Her Excellency, Mrs. Buhari is currently donating food items and relief materials to Internally Displaced Persons (IDP) camps and orphanages across the country, an effort, which requires to be well coordinated and expanded to cover other critical areas like girl-child education, poverty alleviation and intervention in women and children health: under a Non-Governmental Organisation (NGO).

By all standards, the President’s wife, Hajiya Aisha is a woman of worth and has the wherewithal to mobilise women politically, educationally, socially and economically.
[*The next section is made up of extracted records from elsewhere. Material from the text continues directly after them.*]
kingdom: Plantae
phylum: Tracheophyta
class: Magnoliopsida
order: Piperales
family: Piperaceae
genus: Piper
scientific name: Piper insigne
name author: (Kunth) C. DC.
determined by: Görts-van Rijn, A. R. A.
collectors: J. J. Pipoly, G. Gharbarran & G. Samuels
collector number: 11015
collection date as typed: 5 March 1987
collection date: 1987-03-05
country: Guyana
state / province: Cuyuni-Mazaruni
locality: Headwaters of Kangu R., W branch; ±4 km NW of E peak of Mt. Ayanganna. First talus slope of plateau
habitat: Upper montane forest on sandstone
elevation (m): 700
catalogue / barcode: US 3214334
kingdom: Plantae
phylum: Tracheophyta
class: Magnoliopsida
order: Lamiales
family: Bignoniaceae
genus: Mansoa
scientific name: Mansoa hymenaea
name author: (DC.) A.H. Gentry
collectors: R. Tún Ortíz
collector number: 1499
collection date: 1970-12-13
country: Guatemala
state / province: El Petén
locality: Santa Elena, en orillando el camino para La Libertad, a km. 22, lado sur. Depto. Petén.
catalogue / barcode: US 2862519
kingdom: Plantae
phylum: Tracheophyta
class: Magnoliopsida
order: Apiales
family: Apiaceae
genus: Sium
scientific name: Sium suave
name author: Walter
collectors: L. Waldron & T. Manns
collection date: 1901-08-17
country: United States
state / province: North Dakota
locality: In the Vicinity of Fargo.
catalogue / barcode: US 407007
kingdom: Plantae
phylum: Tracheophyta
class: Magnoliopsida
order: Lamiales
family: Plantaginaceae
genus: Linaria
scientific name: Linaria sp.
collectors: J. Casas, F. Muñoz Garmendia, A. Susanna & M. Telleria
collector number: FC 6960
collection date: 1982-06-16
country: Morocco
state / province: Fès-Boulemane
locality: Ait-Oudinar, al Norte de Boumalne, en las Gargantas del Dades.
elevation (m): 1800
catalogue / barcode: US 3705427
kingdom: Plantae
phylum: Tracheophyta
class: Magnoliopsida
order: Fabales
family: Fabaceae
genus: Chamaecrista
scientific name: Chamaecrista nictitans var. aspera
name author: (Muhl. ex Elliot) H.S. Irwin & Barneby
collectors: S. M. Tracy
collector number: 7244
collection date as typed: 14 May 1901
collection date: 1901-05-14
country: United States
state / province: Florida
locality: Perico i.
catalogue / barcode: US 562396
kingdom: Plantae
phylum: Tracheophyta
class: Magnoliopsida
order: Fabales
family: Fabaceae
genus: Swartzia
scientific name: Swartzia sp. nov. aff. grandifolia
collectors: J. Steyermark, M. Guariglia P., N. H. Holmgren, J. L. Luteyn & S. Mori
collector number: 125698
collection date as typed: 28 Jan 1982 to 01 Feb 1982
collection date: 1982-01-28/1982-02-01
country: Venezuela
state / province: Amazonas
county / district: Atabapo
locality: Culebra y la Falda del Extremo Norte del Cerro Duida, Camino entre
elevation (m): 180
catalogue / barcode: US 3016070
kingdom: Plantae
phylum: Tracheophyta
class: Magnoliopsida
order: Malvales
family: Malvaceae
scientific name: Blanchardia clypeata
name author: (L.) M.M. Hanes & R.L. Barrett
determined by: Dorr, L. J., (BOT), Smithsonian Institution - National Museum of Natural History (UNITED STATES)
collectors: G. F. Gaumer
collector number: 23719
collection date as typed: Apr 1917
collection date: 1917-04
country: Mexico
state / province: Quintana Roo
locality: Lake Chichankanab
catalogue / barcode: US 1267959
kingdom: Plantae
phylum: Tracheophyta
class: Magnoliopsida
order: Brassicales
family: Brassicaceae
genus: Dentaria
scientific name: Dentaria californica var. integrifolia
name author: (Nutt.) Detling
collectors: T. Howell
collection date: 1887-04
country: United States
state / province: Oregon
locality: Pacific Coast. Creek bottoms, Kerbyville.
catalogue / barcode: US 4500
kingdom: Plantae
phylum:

This is, indeed, the time to clearly manifest her role model posture among girl children in the north, who hitherto are reluctant to seek western and Islamic education, and pursue viable skills and careers to support their families.
Arguments against the institution of Office of First Lady, such as its unconstitutionality, abuse of office and funding concerns should not be allowed to erode away the value of women and children empowerment and emancipation. Whether we like it or not, the institution of the First Lady, though lacking constitutional backing, has become a part and parcel of our national life. Amendment to the constitution for proper recognition and assignment of role to this office is hereby canvassed. That way, there will be enhanced synergy and policy direction between the office and Ministry of Women Affairs at all levels, and women and children given a sense of belonging.